Затем смотрим каталог /mnt/dir33/lost+found 

Там будет виден корневой каталог, только вместо имен каталогов номера индексных дискрипторов.

Идентифицируем их по содержимому и даем имена.

Только файлов может оказаться заметно больше чем было.

--rebuild-tree восстановит все, что сможет найти. Обломки и обрывки файлов тоже будут встречаться

Удачи..  :Rolling Eyes: Last edited by sa10 on Tue Nov 01, 2005 11:37 am; edited 1 time in total

----------

## sa10

Сори!

Не прочитал пост EdiG, а там все уже было описано только по буржуйски

По сути я перевел этот текст не глядя в источник  :Wink: 

Удалять не буду, может кто ленится по буржуйски читать   :Laughing: 

----------

## fank

спасибо, ребята, за инфу

сообщаю результаты, как и обещал

значит, фс систему я восстановил, там тупо запускал --rebuild-sb, он написал, что не могу, посоветовал --rebuild-fs, что и прокатило

в результате chroot прошёл успешно, всё вроде на месте, сильно не смотрел, ибо не было времени

НО !!!!

загрузчик я восстановил по теории, на практике lilo выдаёт только первую букву, что означает, по мануалу, факт незапуска вторичного загрузчика

далее, ID раздела был фатовский, но fdisk ещё никто не отменял, и это дело я поправил на 83

теперь такая ситуация:

если я НЕ указываю при монтировании тип фс, то раздел монтируется как vfat, ессно на нём ничего нет

если указываю reiser4, то он прекрасно монтируется, но лило как не работал так и не работает при загрузке, хотя в chroot'e бодро пишет свои дела в mbr или куда там он должен писать, я, радостный, выхожу из chroot и перегружаюсь....   буква L меня приветствует и всё

есть значит grub пропатченный на Conrad LiveCD, с корого я и восстановил всё

я в нём не спец, но по аналогии написал параметры для загрузки, так вот и он выдал ошибку 17, мол, не могу примонтировать партицию

видимо, от фата осталась сигнатура на моём корне, которая райзеру не мешает сильно, а вот загрузчикам препятствует

кто подкинет идею, буду очень благодарен

и ещё, подскажите, как мне примонтировать grub'ом как спецы если мой корень на /dev/sda2 и ядро, скажем kernel-2.6.13-mm3

я писал вроде так

rootnoverify (hd0,1) ----> иначе он ругался на что-то, ошибку не запомнил

здесь не помню как но указал своё ядро и корень системы

boot

----------

## lefsha

Если ты смог восстановить файлы, то в чем проблема?

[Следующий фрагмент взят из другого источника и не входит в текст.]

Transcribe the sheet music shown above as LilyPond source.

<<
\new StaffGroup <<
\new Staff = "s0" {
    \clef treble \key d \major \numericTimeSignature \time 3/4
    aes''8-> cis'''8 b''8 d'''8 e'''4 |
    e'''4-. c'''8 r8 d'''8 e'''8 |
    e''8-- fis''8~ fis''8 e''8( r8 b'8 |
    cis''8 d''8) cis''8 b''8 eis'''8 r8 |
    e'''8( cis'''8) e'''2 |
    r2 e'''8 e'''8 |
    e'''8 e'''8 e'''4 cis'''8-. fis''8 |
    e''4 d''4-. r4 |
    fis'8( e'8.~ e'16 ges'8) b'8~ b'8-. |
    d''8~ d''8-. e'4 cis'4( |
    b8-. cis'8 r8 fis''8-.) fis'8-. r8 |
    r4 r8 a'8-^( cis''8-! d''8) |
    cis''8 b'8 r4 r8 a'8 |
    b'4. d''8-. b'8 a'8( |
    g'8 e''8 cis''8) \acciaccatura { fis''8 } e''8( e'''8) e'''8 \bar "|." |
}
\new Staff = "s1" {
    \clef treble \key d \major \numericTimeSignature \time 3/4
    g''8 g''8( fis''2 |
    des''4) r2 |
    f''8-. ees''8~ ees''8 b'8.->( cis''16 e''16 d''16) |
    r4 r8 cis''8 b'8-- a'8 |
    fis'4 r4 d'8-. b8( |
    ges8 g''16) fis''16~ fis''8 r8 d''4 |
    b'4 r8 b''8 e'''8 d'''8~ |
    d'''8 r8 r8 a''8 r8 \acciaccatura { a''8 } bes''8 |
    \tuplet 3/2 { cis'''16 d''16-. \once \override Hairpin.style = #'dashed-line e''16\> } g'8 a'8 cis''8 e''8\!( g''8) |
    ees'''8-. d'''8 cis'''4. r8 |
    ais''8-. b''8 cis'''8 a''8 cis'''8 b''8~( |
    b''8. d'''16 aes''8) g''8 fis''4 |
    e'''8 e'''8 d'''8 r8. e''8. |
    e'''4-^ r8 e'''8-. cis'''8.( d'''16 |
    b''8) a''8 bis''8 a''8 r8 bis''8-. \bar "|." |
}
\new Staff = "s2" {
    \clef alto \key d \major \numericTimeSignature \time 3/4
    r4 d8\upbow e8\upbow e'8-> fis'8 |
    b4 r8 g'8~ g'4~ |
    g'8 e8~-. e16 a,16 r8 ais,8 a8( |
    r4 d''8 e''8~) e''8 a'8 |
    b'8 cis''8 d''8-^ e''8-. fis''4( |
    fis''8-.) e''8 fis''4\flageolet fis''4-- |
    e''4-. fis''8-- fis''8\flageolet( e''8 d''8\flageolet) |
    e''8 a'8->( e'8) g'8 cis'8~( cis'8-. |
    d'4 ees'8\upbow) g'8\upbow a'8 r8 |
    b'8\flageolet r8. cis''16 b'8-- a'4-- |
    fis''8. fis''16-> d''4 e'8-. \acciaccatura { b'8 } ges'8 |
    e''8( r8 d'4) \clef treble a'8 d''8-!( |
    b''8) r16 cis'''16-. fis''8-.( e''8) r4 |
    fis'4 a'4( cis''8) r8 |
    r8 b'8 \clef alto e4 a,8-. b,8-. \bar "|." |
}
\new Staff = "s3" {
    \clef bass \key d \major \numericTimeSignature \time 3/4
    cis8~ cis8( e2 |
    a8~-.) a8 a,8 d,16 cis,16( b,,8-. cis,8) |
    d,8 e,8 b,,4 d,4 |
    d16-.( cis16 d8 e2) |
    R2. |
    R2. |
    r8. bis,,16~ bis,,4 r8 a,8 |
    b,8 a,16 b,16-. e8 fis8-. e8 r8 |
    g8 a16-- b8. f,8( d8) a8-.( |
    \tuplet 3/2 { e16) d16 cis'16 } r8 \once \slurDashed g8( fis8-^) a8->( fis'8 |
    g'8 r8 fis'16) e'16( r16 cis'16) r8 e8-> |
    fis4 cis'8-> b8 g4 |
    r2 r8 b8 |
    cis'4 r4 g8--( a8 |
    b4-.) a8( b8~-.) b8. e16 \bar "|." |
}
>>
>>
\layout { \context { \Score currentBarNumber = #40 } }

Сохрани их в другом месте и переставь систему,

потом скопируй обратно свои данные.

Явно у тебя машина на такой файловой системе нормально

работать не будет и ты потратишь кучу усилий восстанавливая

ее полностью. Вернул файлы и ладно.

----------

## fank

видимо, так и сделаю

создам раздел, копирну на него файлики и emerge -e system (world) меня спасёт окончательно

----------

## fank

вобщем, систему я восстановил, за исключением отсутствия нескольких мелких файлов, всё на месте

кроме загрузчика

та же ситуёвина, за исключением такого факта

поставил я давеча систему на загрузку штатным лило

как и раньше, появляется первая буква л, так вот, по прошествии некоторого времени, примено минуты-двух, появляются следующие 2 буквы, затем опять тормоз и вываливается моя менюха, из которой уже можно выбрать варианты загрузки

после выбора ядра оно появляется напротив надписи loading и процесс опять замирает, теперь уже минут на 7-10, после чего система нормально грузится

лило я уже пересобрал, несколько раз прописал загрузчик одноимённой командой - без изменений

как быть?

есть мысли?

----------

## KUV

А после загрузки больше не тормозит? Попробуй его чем-нить загрузить (проц и винт) и посмотреть будет ли нормально пахать. Может в железе буга...

----------

## fank

нет, работает всё прекрасно, исключая пару глюков из-за отсутствия побитых файлов

тормоз только при загрузке lilo

самое интересное, что винда распознаёт раздел как фатовский, но неотформатированный и бодро предлагает это сделать, зараза

----------

## viy

Если винда думает, что у тебя жир32, то попробуй fdisk-ом сменить тип партиции.

----------

## fank

в смысле, ID?

было сделано давно...

кстати, один раз он почему-то изменился обратно на какое-то невразумительное значение (не помню, какое), и был выставлен вторично на 83

дело, видимо, не в этом, впрочем, проверю ещё раз сегодня, не улетел ли он опять в неизвестные дали

----------